Theology of the Body is the catechesis of Pope St. John Paul II, delivered in regular addresses from 1979-1984. The late pope, who said he “fell in love with human love” because he saw God in it, wrote the series of mostly biblical reflections on sexuality, what it means to be human, and how we can be truly happy.

Radiating the beauty of God is how we attract others, Donaghy explained, and showed Greg Keane’s short animated film “Duet” (view at glenkeaneproductions.com/duet).

Passion is the catalyst that moves us into love, but it also moves us into lust. “It gets us in trouble,” he added, but we are not supposed to repress it or shut it down. God gives us pleasures not to trap us, but to give us a gift.

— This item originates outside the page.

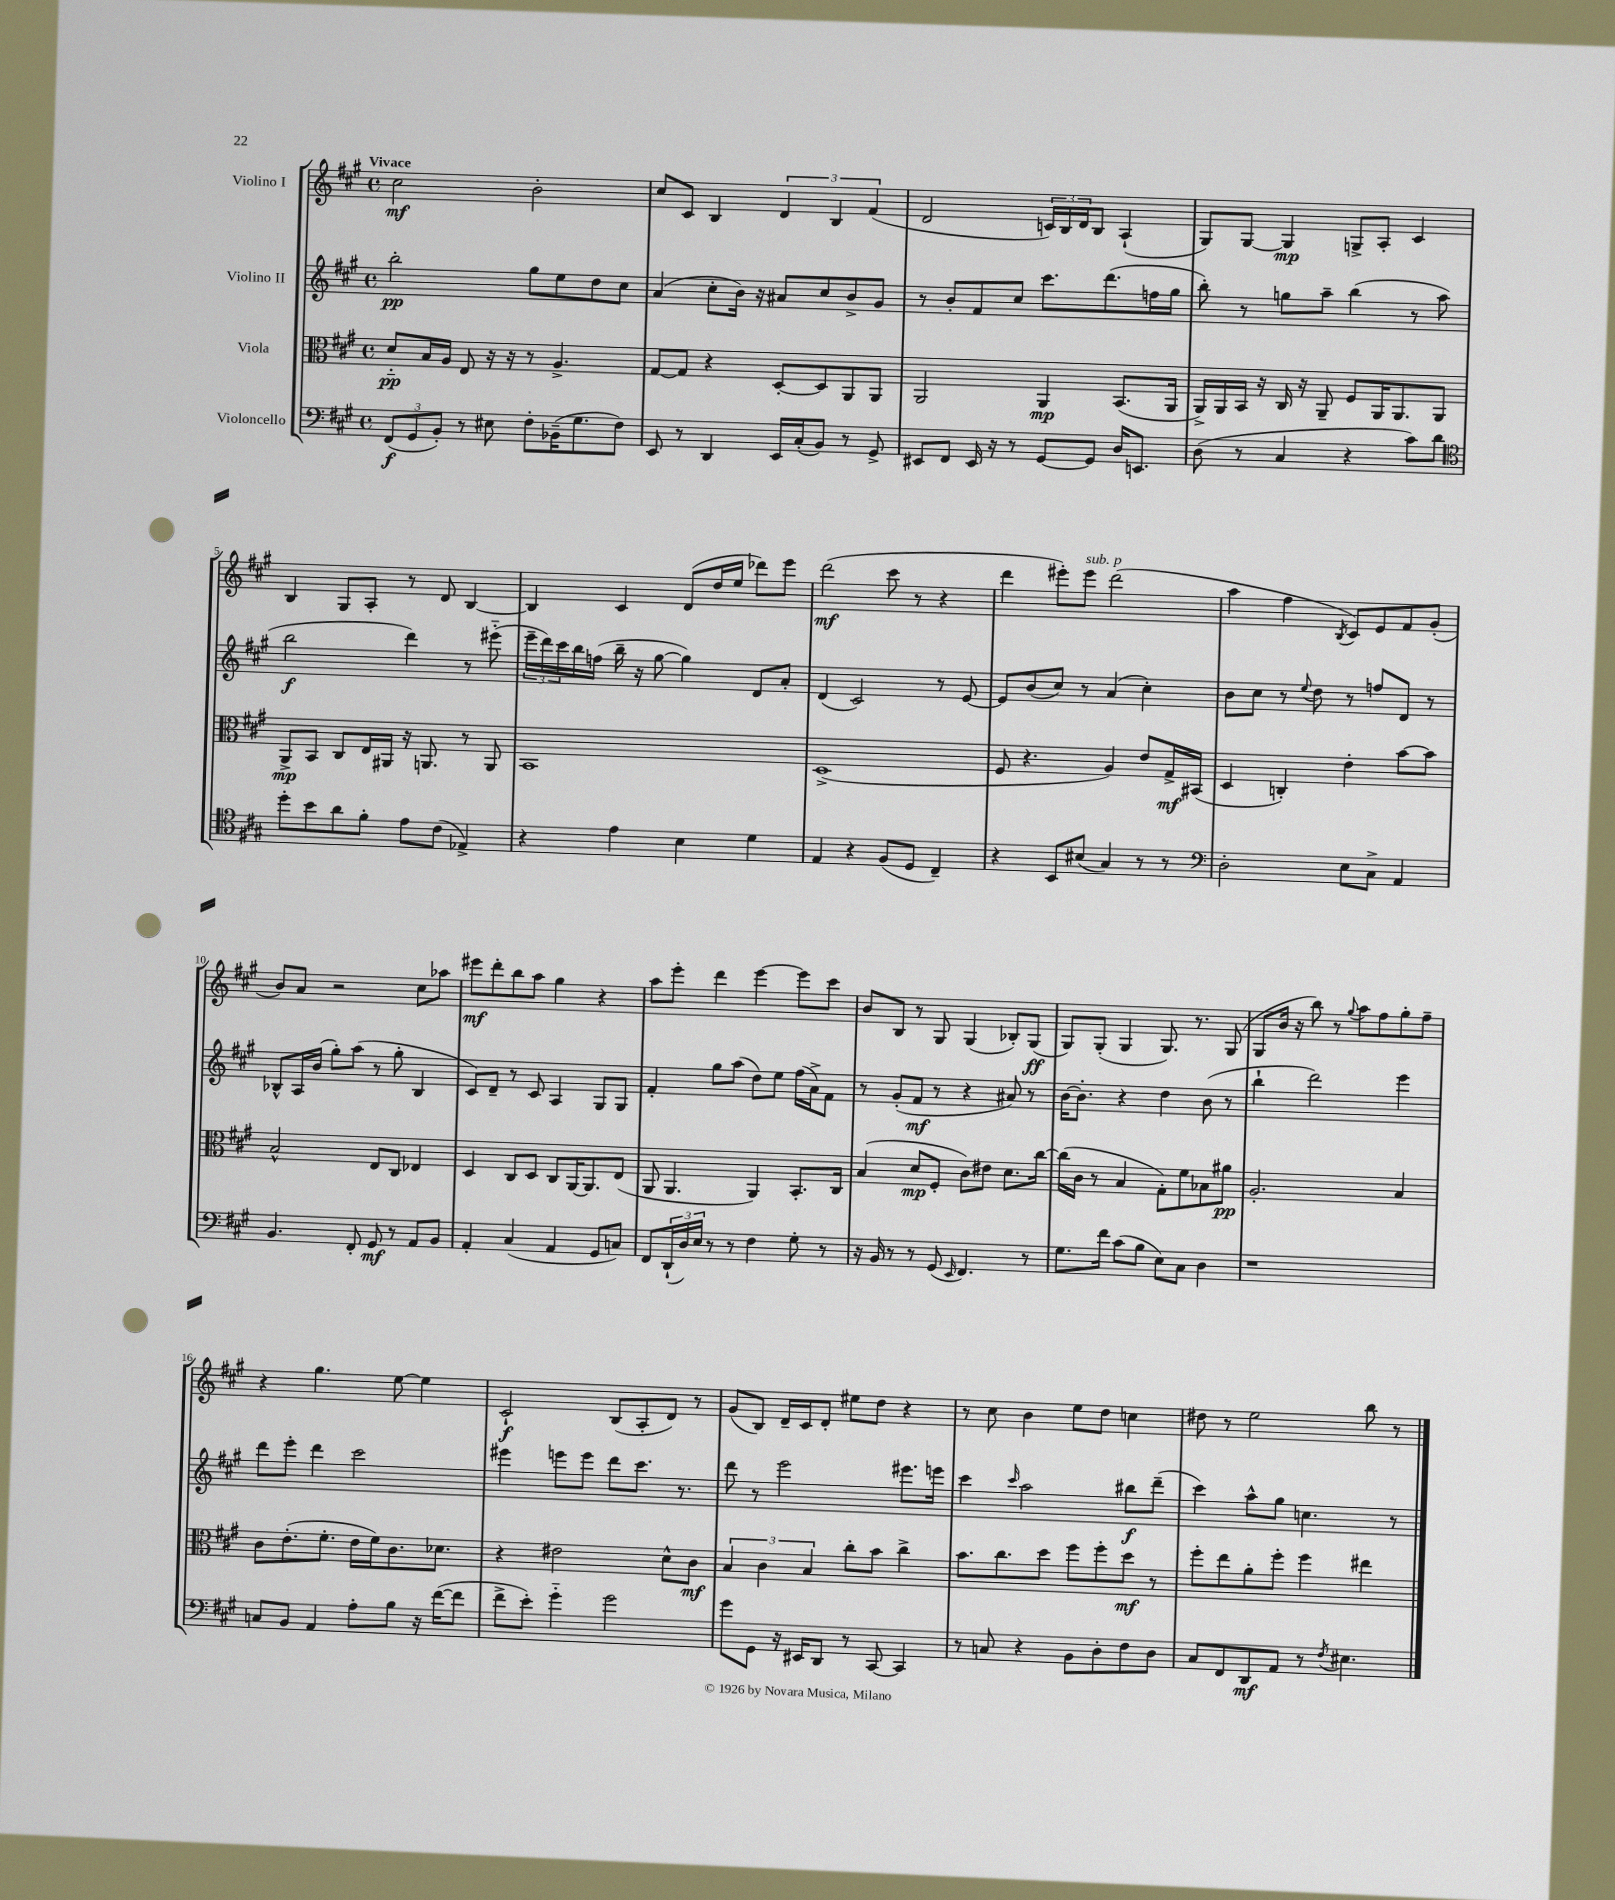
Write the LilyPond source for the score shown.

He shared St. Augustine’s quote: “He who is lost in his passion is less lost than he who has lost his passion,” and commented that God never said, “be nice to others as I have been nice to you.” God doesn’t want “nice,” Donaghy said as he concluded his morning presentation; he wants “flaming hot volcanos of love.”

Attendees then ate lunch; an hour of Eucharistic adoration followed, led by Hurtubise, and several priests were available to hear confessions.

Afternoon session

Pope St. John Paul II differentiates sexual drive, an act of will, from sexual instinct, which is involuntary, Donaghy said. Physical attraction, sensuality and sentimentality are the raw material of love; mature love, on the other hand, is willing the good of the other.

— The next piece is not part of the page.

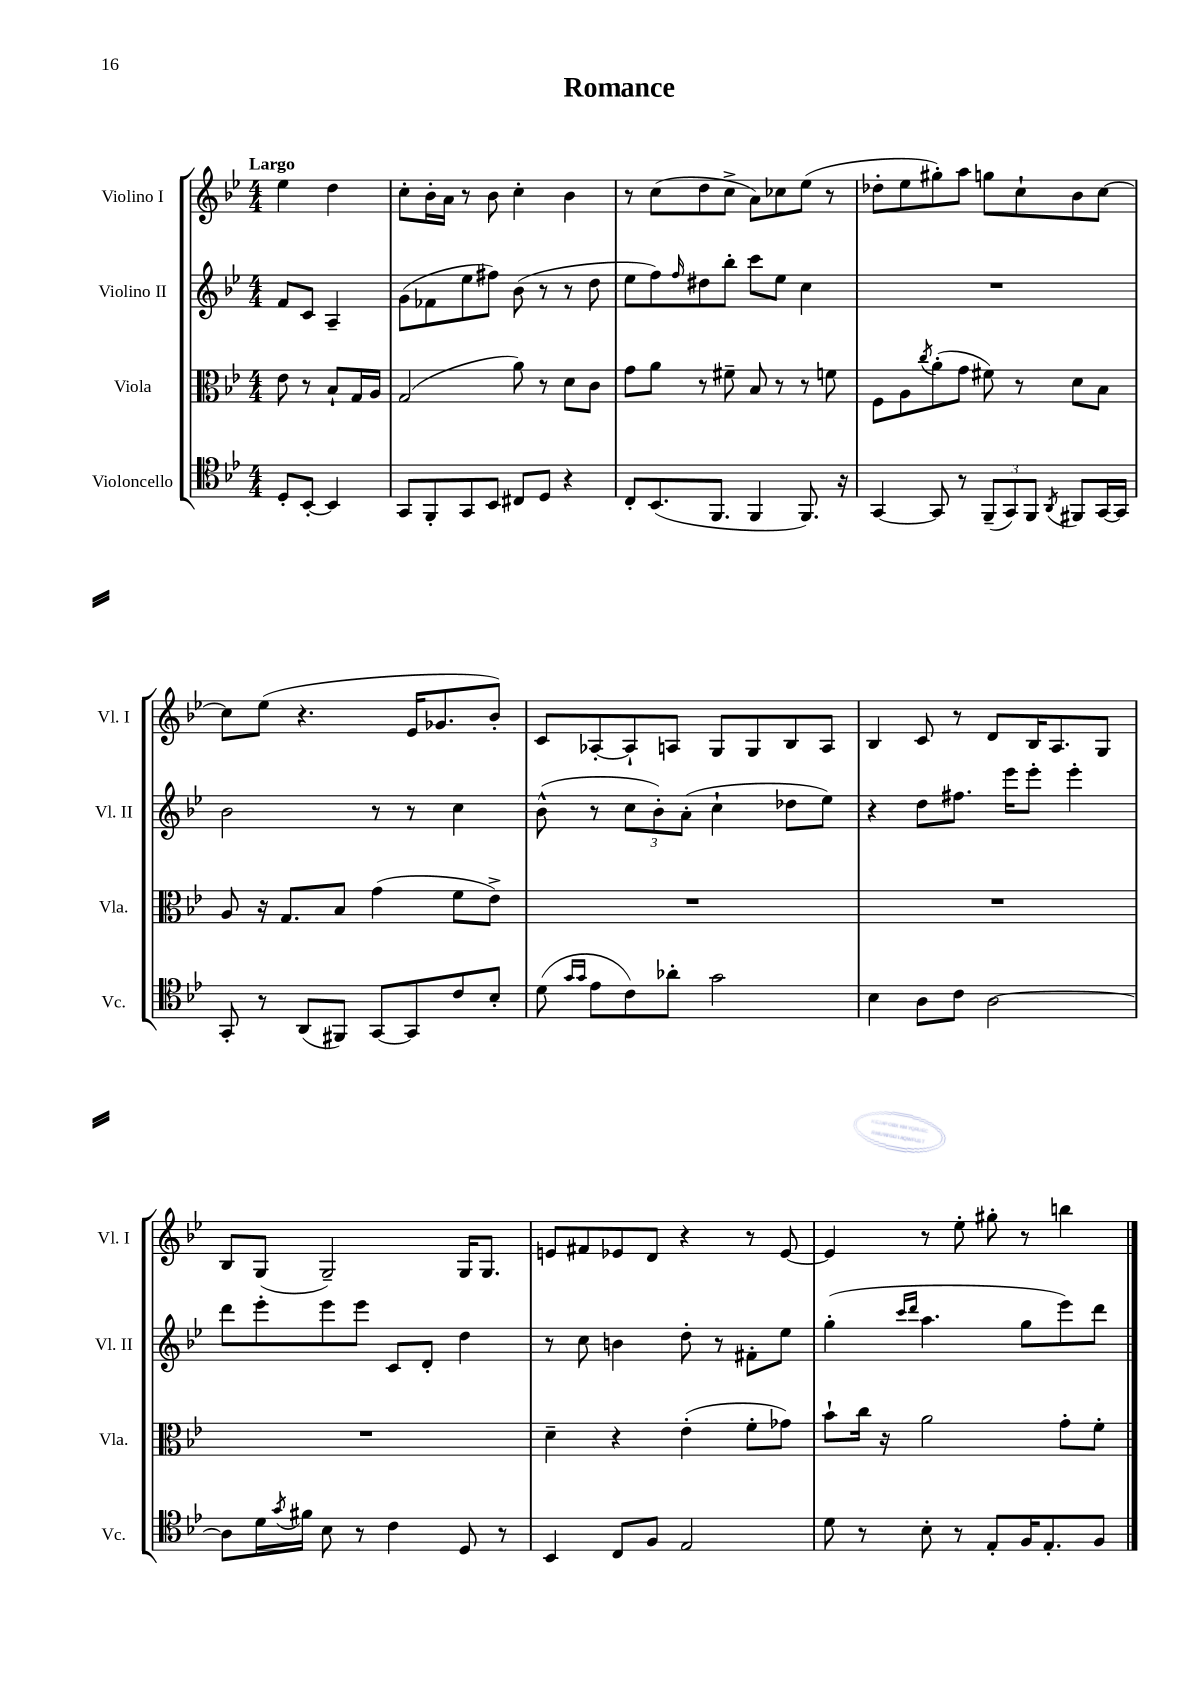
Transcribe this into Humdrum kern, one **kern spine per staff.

Kids, according to Donaghy, are “little saint-makers.”

Comparing the screens in which our culture is so absorbed to Narcissus’ pool in Greek mythology, Donaghy explained that the purpose of religion is to connect. The oft-cited “I’m not religious, I am spiritual” phrasing denies the connection; likewise, marriage is a bond, and one of the problems in our day is “we want to be so free” that we don’t want to commit.

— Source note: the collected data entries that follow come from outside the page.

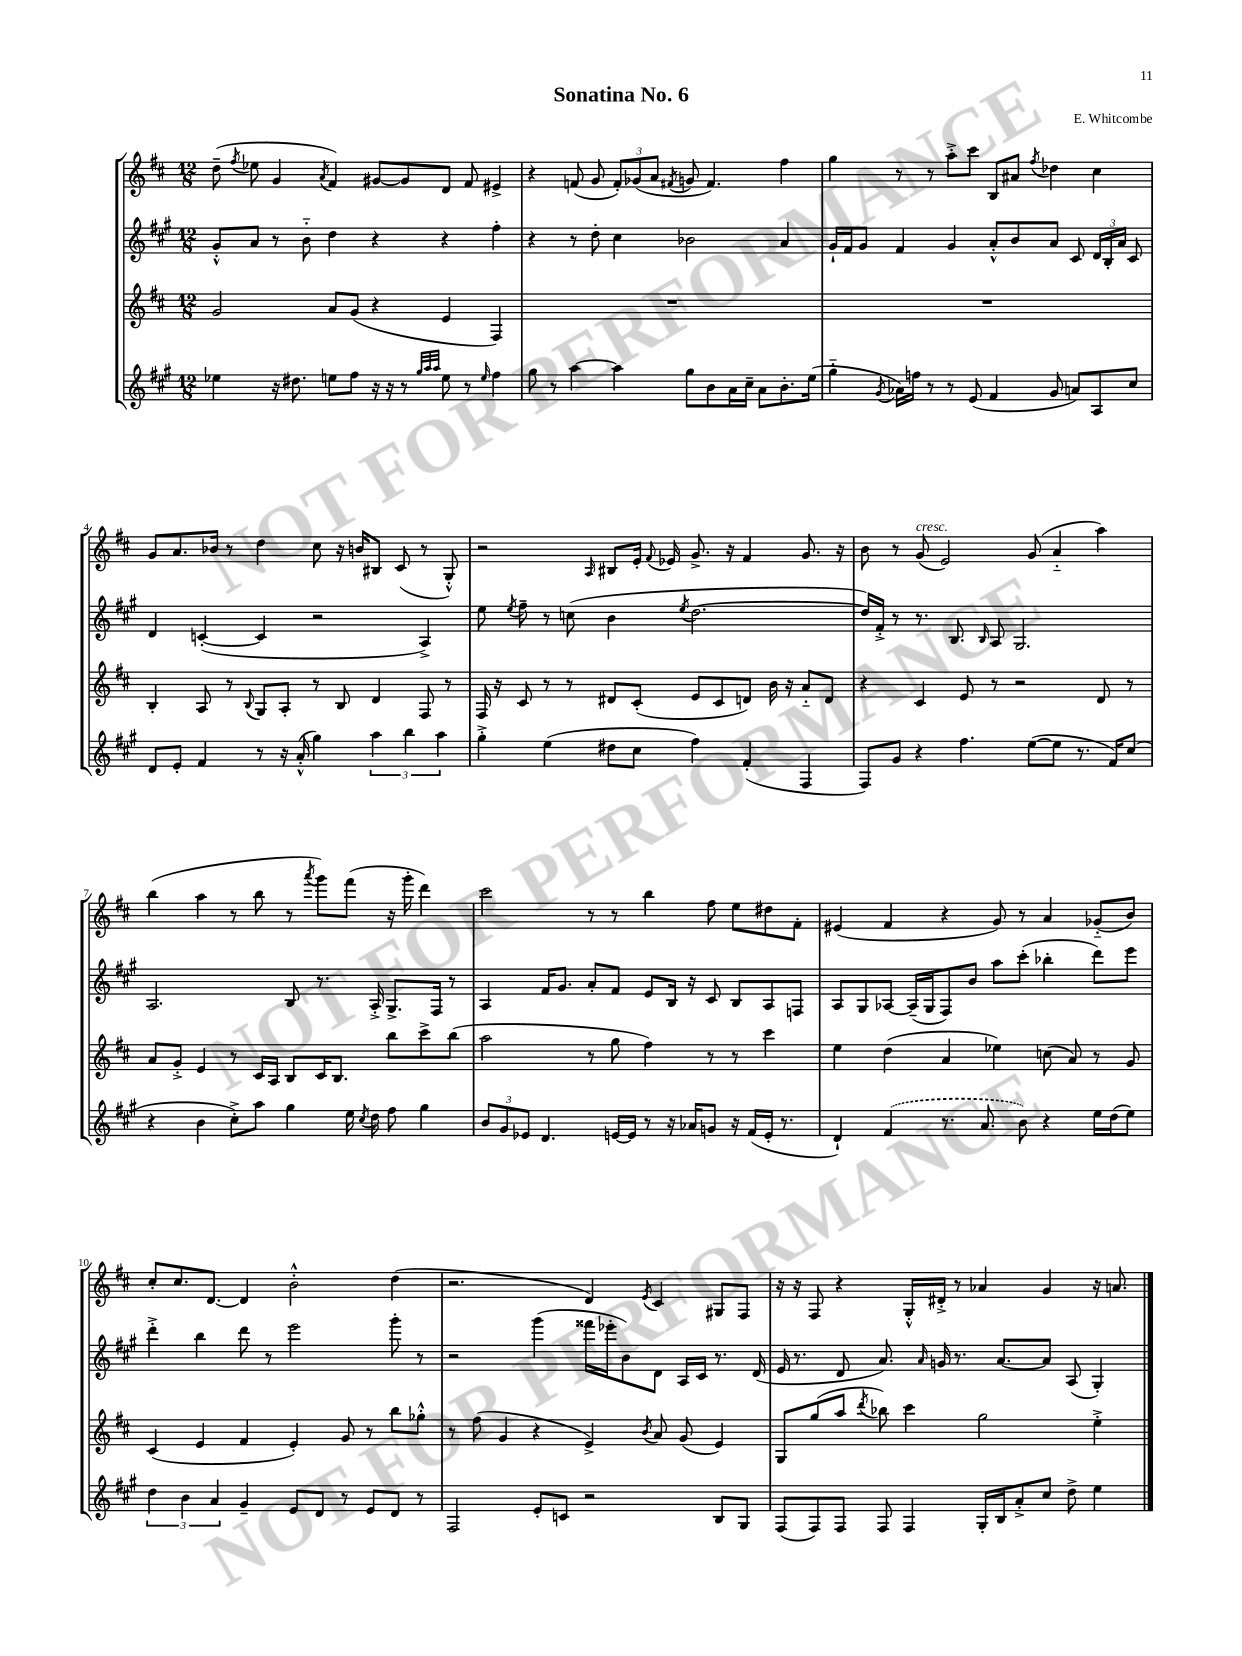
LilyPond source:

\header { title = "Sonatina No. 6" composer = "E. Whitcombe" }
<<
\new StaffGroup <<
\new Staff = "s0" {
    \clef treble \key d \major \numericTimeSignature \time 12/8
    \autoBeamOff d''8--( \acciaccatura { fis''8 } ees''8 g'4 \acciaccatura { a'8 } fis'4) gis'8[~ gis'8 d'8] fis'8 eis'4-> |
    r4 f'8( g'8 \tuplet 3/2 { f'8[-.) ges'8( a'8] } \acciaccatura { fis'8 } g'8 fis'4.) fis''4 |
    g''4 r8 r8 a''8[-.-> cis'''8] b8[ ais'8] \acciaccatura { fis''8 } des''4 cis''4 |
    g'8[ a'8. bes'16] r8 d''4 cis''8 r16 b'16[ bis8] cis'8( r8 g8-.-^) |
    r2 \grace { a16 } bis8[ e'16]-. \appoggiatura { fis'8 } ees'16 g'8.-> r16 fis'4 g'8. r16 |
    b'8 r8 g'8^\markup { \italic "cresc." }( e'2) g'8( a'4-_ a''4) |
    b''4( a''4 r8 b''8 r8 \acciaccatura { a'''8 } g'''8[) fis'''8]( r16 g'''16-. d'''4) |
    cis'''2 r8 r8 b''4 fis''8 e''8[ dis''8 fis'8]-. |
    eis'4( fis'4 r4 g'8) r8 a'4 ges'8[-_( b'8]) |
    cis''8[-. cis''8. d'8.]~ d'4 b'2-.-^ d''4( |
    r2. d'4) \acciaccatura { e'8 } cis'4 gis8[ fis8] |
    r16 r16 fis8 r4 g16[-.-^ dis'16]-.-> r8 aes'4 g'4 r16 a'8. \bar "|." |
}
\new Staff = "s1" {
    \clef treble \key a \major \numericTimeSignature \time 12/8
    \autoBeamOff gis'8[-.-^ a'8] r8 b'8-_ d''4 r4 r4 fis''4-. |
    r4 r8 d''8-. cis''4 bes'2 a'4 |
    gis'16[-! fis'16 gis'8] fis'4 gis'4 a'8[-.-^ b'8 a'8] cis'8 \tuplet 3/2 { d'16[ b16-. a'16] } cis'8 |
    d'4 c'4~-.( c'4 r2 a4->) |
    e''8 \acciaccatura { e''8 } fis''8-- r8 c''8( b'4 \acciaccatura { e''8 } d''2.~ |
    d''16[) fis'16]-.-> r8 r8. b8. \grace { b16 } a8 gis2. |
    a2. b8 r8. a16-.-> gis8.[-> fis16] r8 |
    a4 fis'16[ gis'8.] a'8[-. fis'8] e'8[ b16] r16 cis'8 b8[ a8 f8] |
    a8[ gis8 aes8]~ aes16[--( gis16 fis8) b'8] a''8[ cis'''8]-.( bes''4-. d'''8[) e'''8] |
    d'''4-.-> b''4 d'''8 r8 e'''2 gis'''8-. r8 |
    r2 gis'''4( fisis'''16[ ees'''16-. b'8) d'8] a16[ cis'16] r8. d'16( |
    e'16 r8. d'8 a'8.) \grace { a'16 } g'16 r8. a'8.[~ a'8] a8( gis4-.) \bar "|." |
}
\new Staff = "s2" {
    \clef treble \key d \major \numericTimeSignature \time 12/8
    \autoBeamOff g'2 a'8[ g'8]( r4 e'4 fis4) |
    R1. |
    R1. |
    b4-. a8 r8 \appoggiatura { b8 } g8[ a8]-. r8 b8 d'4 fis8 r8 |
    fis16 r16 cis'8 r8 r8 dis'8[ cis'8]-.( e'8[ cis'8 d'8]) b'16 r16 a'8[-_ d'8] |
    r4 cis'4 e'8 r8 r2 d'8 r8 |
    a'8[ g'8]-.-> e'4 r8 cis'16[ a16] b8[ cis'16 b8.] b''8[ cis'''8-> b''8]( |
    a''2 r8 g''8 fis''4) r8 r8 cis'''4 |
    e''4 d''4( a'4 ees''4) c''8( a'8) r8 g'8 |
    cis'4( e'4 fis'4 e'4-.) g'8 r8 b''8[ ges''8]-.-^ |
    r8 fis''8( g'4 r4 e'4->) \acciaccatura { b'8 } a'8 g'8( e'4) |
    g8[ g''8( a''8] \acciaccatura { d'''8 } bes''8) cis'''4 g''2 e''4-.-> \bar "|." |
}
\new Staff = "s3" {
    \clef treble \key a \major \numericTimeSignature \time 12/8
    \autoBeamOff ees''4 r16 dis''8. e''8[ fis''8] r16 r16 r8 \grace { gis''32[ a''32 a''32] } e''8 r8 \grace { e''16 } fis''4 |
    gis''8 r8 a''4~ a''4 gis''8[ b'8 a'16 cis''16]-- a'8[ b'8.-. e''16]( |
    gis''4-_ \acciaccatura { gis'8 } aes'16[) f''16] r8 r8 e'8( fis'4 gis'8 a'8[) a8 cis''8] |
    d'8[ e'8]-. fis'4 r8 r16 a'16-.-^( gis''4) \tuplet 3/2 { a''4 b''4 a''4 } |
    gis''4-.-> e''4( dis''8[ cis''8] fis''4) fis'4-.( fis4 |
    fis8[) gis'8] r4 fis''4. e''8[~( e''8] r8. fis'16[) cis''8]( |
    r4 b'4 cis''8[-.->) a''8] gis''4 e''16 \acciaccatura { cis''8 } d''16 fis''8 gis''4 |
    \tuplet 3/2 { b'8[ gis'8 ees'8] } d'4. e'16[~ e'16] r8 r16 aes'16[ g'8] r16 fis'16[( e'16]-. r8. |
    d'4-!) \once \slurDashed fis'4( r8. a'8. b'8) r4 e''16[ d''16( e''8]) |
    \tuplet 3/2 { d''4 b'4 a'4 } gis'4-- e'8[ d'8] r8 e'8[ d'8] r8 |
    fis2 e'8[-. c'8] r2 b8[ gis8] |
    fis8[( fis8) fis8] fis8 fis4 gis16[-. b16 a'8-.-> cis''8] d''8-> e''4 \bar "|." |
}
>>
>>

Quoting Pope Francis, “We the women and men of the church, we are in the middle of a love story … and if we do not understand this, we have understood nothing of what the church is,” Donaghy talked about bodily love as an expression of the language of agape, the highest form of love – fire rising up to heaven, and fire coming down.

As humans, we are afflicted with four wounds brought about by sin: The break with God, with one another, with ourselves, and with creation. These relational disruptions arise from an “existential earthquake going on with sin.”

Catholics believe that “matter matters,” he continued. When we sin with our bodies, it affects us. Grace builds on nature, and our faith completes – not competes with – reason.

“Theology designed our biology,” he added, and the word of God – logos, meaning word, reason and plan – become flesh.

After showing a TikTok video of a transsexual, Donaghy traced the trend back to the philosopher René Decartes – who famously said, “I think, therefore I am” – and called it “a bad theory that posits human identity, gender identity, is in the mind.”

It’s “angelism,” Donaghy said, the idea that “I am in the mind, and my humanity is just ‘stuff.’”

He contrasted Decartes with Sigmund Freud, who viewed humans as primarily sexual animals, and said humans are neither just body or intellect.

In our current culture, we are conflating personalities – individual variations in humans – with gender, what Donaghy calls “sexual disorientation.”

He quoted the late Pope Benedict XVI:

“The church represents the memory of what it means to be human in the face of a civilization of forgetfulness …. Just as an individual without memory has lost his identity, so too a human race without memory would lose its identity.”

Donaghy provided a bibliography of resources for parents, teens, families and anyone looking to learn more about Theology of the Body. The TOB Institute’s website is TOBinstitute.org.

The Humanum teaching videos used in the presentation are at www.eccefilms.com/humanum.